Três episódios da semana reforçam a necessidade de uma reflexão profunda sobre a necessidade de proteção a uma das grandes conquistas da sociedade democrática: a liberdade de expressão. A censura, como um camaleão, muda de cor para enganar os incautos. Ora diz falar em defesa da lei, da ordem e do respeito às autoridades, ali adiante se transmuta em protetora de crianças e adolescentes, em outra forma se apresenta como guardiã do bom gosto e com frequência cada vez maior posa de defensora da família, da moral e dos bons costumes.
O mais barulhento de todos os episódios recentes envolveu o bispo Marcello Crivella, do Republicanos (novo nome do PRB), que desde 2017 é prefeito do Rio de Janeiro. Baseado em suas convicções evangélicas, o prefeito atropelou a lei e determinou aos organizadores da Bienal do Livro que só vendessem lacrada e com aviso de que continha cenas impróprias para menores de idade uma revista em quadrinhos com cena de beijo entre dois meninos.
Crivella foi desautorizado pelo Tribunal de Justiça, mas, antes que saísse a decisão do desembargador Heleno Ribeiro Pereira Nunes, pagou o mico do ano: divulgou nas redes sociais um vídeo justificando a censura e mandou sua tropa de fiscais até a Bienal para apreender a revista. Quando os fiscais uniformizados chegaram, não encontraram o que apreender. Os leitores usaram a melhor arma que tinham à mão para impedir a violência contra a liberdade de expressão: compraram todos os exemplares da HQ Vingadores - A Cruzada das Crianças.

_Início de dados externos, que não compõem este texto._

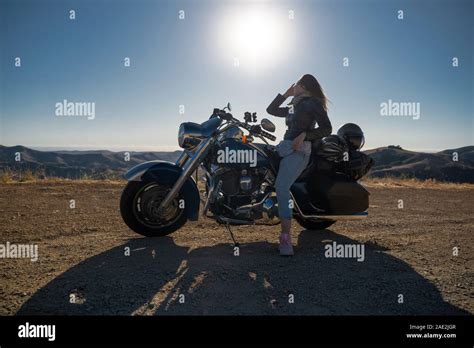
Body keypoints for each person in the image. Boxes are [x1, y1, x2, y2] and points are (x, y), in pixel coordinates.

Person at [266, 74, 332, 256]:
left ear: (303, 86)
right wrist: (285, 95)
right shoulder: (294, 105)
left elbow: (327, 128)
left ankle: (286, 238)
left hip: (300, 150)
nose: (294, 87)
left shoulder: (313, 103)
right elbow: (270, 110)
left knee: (281, 186)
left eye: (297, 85)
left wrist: (305, 135)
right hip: (285, 146)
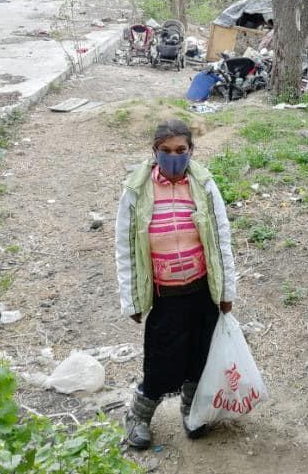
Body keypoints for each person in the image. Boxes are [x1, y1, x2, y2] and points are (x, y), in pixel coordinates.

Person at [115, 119, 236, 449]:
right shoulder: (136, 191)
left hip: (201, 291)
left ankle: (191, 409)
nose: (173, 157)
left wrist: (226, 292)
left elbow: (220, 239)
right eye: (165, 150)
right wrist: (131, 300)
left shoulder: (204, 185)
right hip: (164, 294)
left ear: (191, 151)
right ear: (154, 151)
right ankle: (138, 416)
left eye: (180, 150)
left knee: (200, 355)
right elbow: (125, 247)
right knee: (161, 360)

Preconceituoso e com a cabeça na Idade Média, Crivella interpretou o beijo gay como pornografia e "apologia do homossexualismo (sic)", típico caso de homofobia, crime equiparado ao racismo por interpretação do Supremo Tribunal Federal. Porque não se tem notícias de que Crivella tenha mandado apreender alguma revistinha que mostre desenho ou foto de beijo hétero.
O que o bispo conseguiu com a patacoada? Chamar a atenção para uma revista de circulação restrita.

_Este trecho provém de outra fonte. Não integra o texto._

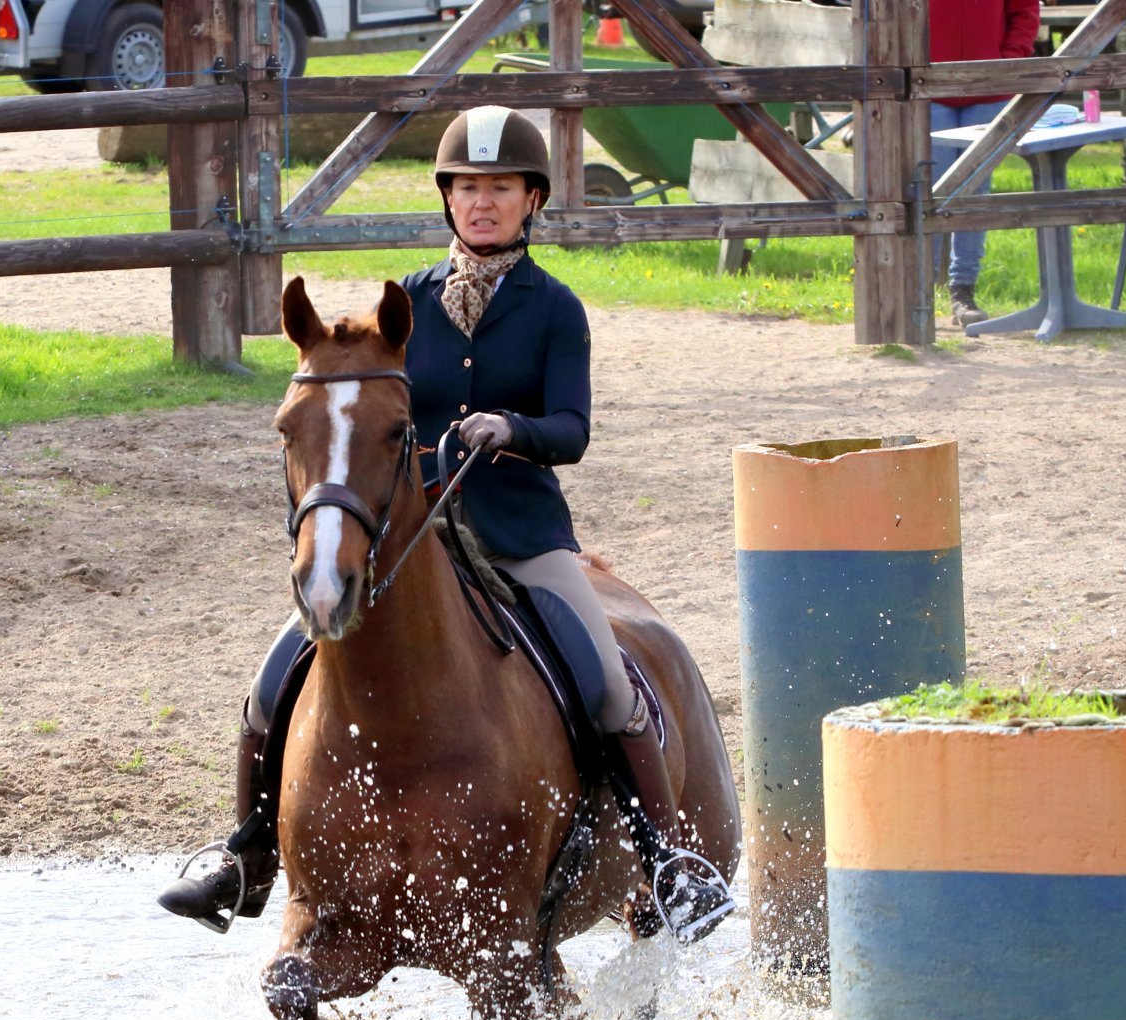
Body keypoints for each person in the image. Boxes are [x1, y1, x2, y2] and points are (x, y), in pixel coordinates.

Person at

Por razões diversas, foi o que aconteceu com a decisão da presidente da Câmara de Porto Alegre, Mônica Leal, ao proibir uma exposição de ilustrações humorísticas, por entender que algumas eram ofensivas ao presidente Jair Bolsonaro. Cartuns que seriam vistos por meia dúzia de gatos pingados no prédio da Câmara ganharam o mundo pela repercussão do ato autoritário. Melhor promoção os artistas não poderiam desejar.
Com imagem de moderninho, o governador de São Paulo, João Doria (PSDB), mandou recolher das escolas públicas e inutilizar uma apostila por entender que "fazia apologia à ideologia de gênero". A apostila, destinada a estudantes do 8º ano do Ensino Fundamental, traz um texto que trata da diversidade sexual e aborda diferenças entre sexo biológico, identidade de gênero e orientação sexual, apresentando a definição de termos como "transgênero", "cisgênero", "homossexual" e "bissexual".
O Ministério Público instaurou inquérito para apurar “possível violação do direito à educação”, “infração aos princípios constitucionais do ensino” e “eventual lesão ao erário” na decisão de Doria de recolher o material. O livro faz parte de uma coleção distribuída pela rede paulista desde 2009, atualizada este ano e que chegou às escolas em agosto.